Using Randy's examples:
• Writing a biographical sketch: Ancestry can already do this when you post a tree and input some dates (I'm sure that's classified as AI). I'm pretty sure other sites and databases can do something similar. Or, heaven forfend, you can write one yourself, using the same data. AI will write in a standard formulaic manner. You can actually give it personality.
• Writing an obituary (yours or someone else's): Yes, you can have the computer create an obituary for you, or (again) you can write it yourself, using the same information.
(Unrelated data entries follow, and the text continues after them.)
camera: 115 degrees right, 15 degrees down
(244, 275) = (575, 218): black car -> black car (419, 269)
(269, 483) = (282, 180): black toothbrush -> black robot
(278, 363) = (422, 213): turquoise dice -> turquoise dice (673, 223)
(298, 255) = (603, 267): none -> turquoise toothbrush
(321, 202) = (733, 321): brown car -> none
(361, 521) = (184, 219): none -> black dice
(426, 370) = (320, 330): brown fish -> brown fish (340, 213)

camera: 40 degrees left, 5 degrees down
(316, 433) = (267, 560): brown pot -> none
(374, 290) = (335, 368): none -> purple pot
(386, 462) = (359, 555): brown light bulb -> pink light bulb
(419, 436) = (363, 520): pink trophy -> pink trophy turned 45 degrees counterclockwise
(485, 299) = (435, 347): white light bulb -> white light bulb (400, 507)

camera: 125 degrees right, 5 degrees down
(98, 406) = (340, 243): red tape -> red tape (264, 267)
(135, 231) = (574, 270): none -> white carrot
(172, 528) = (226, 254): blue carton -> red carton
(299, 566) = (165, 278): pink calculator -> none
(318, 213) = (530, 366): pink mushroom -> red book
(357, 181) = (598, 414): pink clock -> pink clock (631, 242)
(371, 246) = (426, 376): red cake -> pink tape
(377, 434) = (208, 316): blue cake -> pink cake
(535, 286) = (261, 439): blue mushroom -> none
• Book recommendations: You can do this with a search engine already. Search for books on a given subject, and you will receive a list longer than you want to look through. You can do the same thing on Amazon. I admit this is a situation where it's helpful to have that kind of capability, because you can't find what you don't know about. But this capability has existed for years and years. We didn't need ChatGPT to do it.
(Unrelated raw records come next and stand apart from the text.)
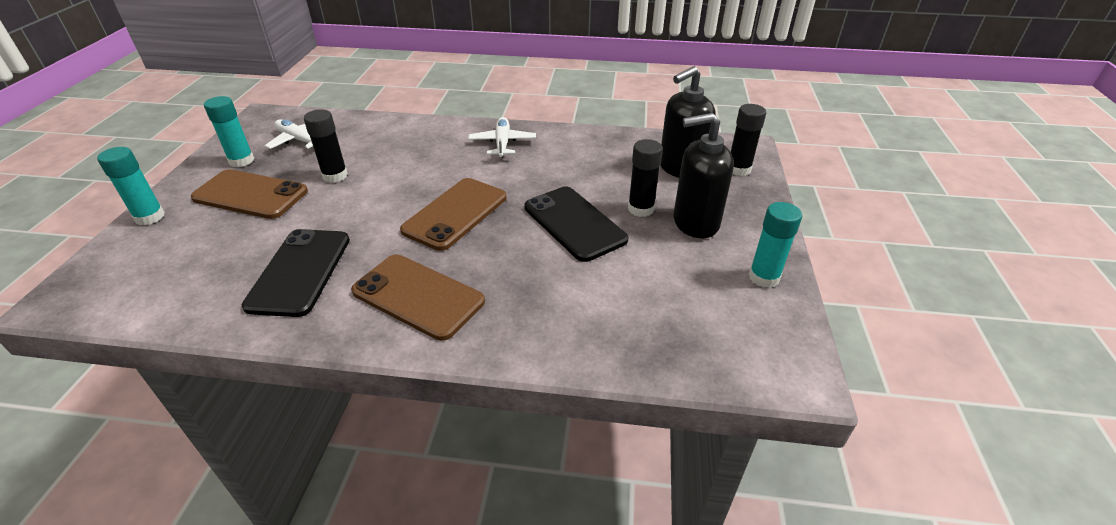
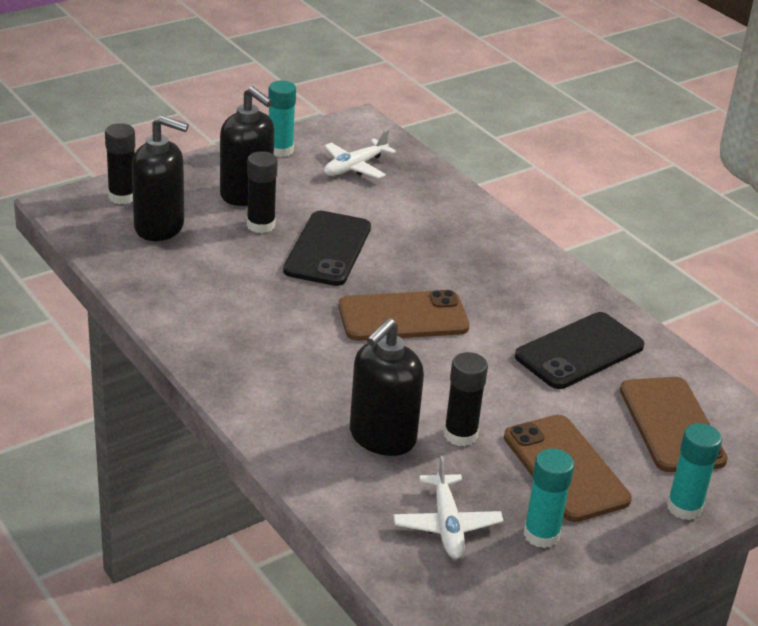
camera: 135 degrees left, 5 degrees down
(378, 152) = (382, 437): none -> black soap dispenser
(418, 296) = (510, 279): brown phone -> brown phone (671, 425)
(502, 143) = (248, 357): white plane -> white plane (355, 167)

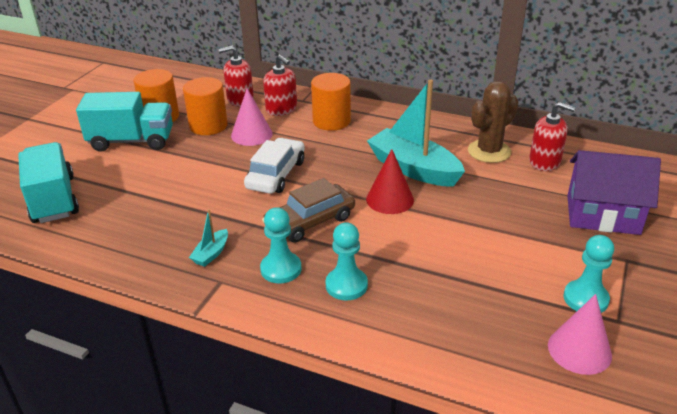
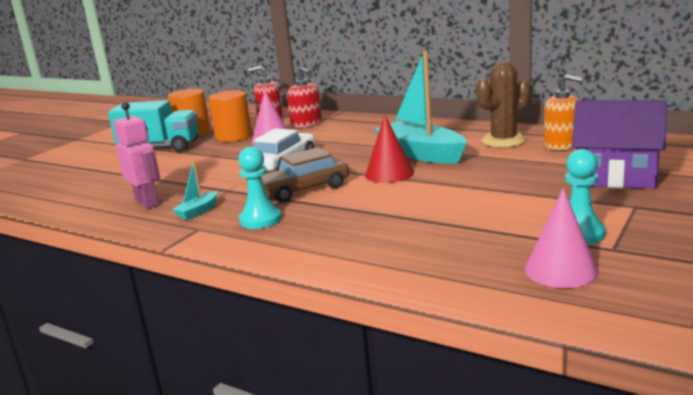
camera: 10 degrees right, 15 degrees down
(53, 199) = (72, 183): turquoise truck -> none
(151, 236) = (147, 202): none -> pink robot
(331, 121) = (351, 129): orange cylinder -> none
(346, 285) = (321, 229): turquoise pawn -> none
(544, 162) = (561, 145): red soap dispenser -> orange soap dispenser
• MyHeritage features: So, as I wrote above when commenting on Ancestry, another site can also create a biographical sketch based on information that has been fed into it. RecordFinder sounds suspiciously like twitching leaves on Ancestry and hints on FamilySearch.
• Ancestry's AI feature: Wow, I can input a search like that into Google and get something similar. And Google is drawing from many more sources than Ancestry. Actually, Google searches Ancestry also.
• DeepStory: I already find it frighteningly misleading the directions that MyHeritage is taking on having moving and talking photographs and use of multimedia, because it won't take long for people to forget that they're all computer-generated and are not our relatives, just someone's interpretation of what they might have been like. I want reality, not someone else's version of what it possibly could have been.
• FamilySearch's full text search: I find it ironic how this is now being received, when not that long ago at an early RootsTech — you know, that genealogy conference that actually used to be about tech in genealogy?; nowadays referencing one URL in your presentation counts as tech — an app for reading handwriting came in second(!) in the innovator challenge to something as banal as being able to record a phone call on your mobile phone. I guess the church finally decided that reading handwriting was worth something. I have often wondered what happened with the programmer(s) working on this question years ago.
That said, I will admit that it's a lot harder to learn how to read old handwriting than how to write something relatively straightforward such as an obituary or a quick historical profile of a person. But this will quickly become something where people don't check the writing themselves to verify the reading made by AI, they'll just accept it and move on. Gee, I hope it's accurate.
• Google Bard/Gemini and MS CoPilot: You can create your own images/collages with standard photo editing software that already exists. Some of the programs are even free. The more you do it, the better you become. Why let someone else's AI improve, instead of improving yourself?
Another thing to keep in mind is that, along with only being able to provide answers based on what information it has available, AI has already been found to carry on and put forward the preconceptions of the people who program it. So if it doesn't have more than one perspective available, or if one perspective is weighted more strongly, that will affect the answers it provides.
So, cynic that I am, I am not jumping on the AI/ChatGPT bandwagon and have no plans to do so. I know I can't avoid it entirely, and I'm not trying to, but I'll use it judiciously and continue to rely primarily on my brain and my own abilities to puzzle things out, write obituaries for family members when the need arises, make collages, and research what happened in the times and places my family members lived. I'll even continue to write my own blog posts, like this one. After all, how do we know that Randy didn't just feed ChatGPT the topics he wanted to cover and let it write his column?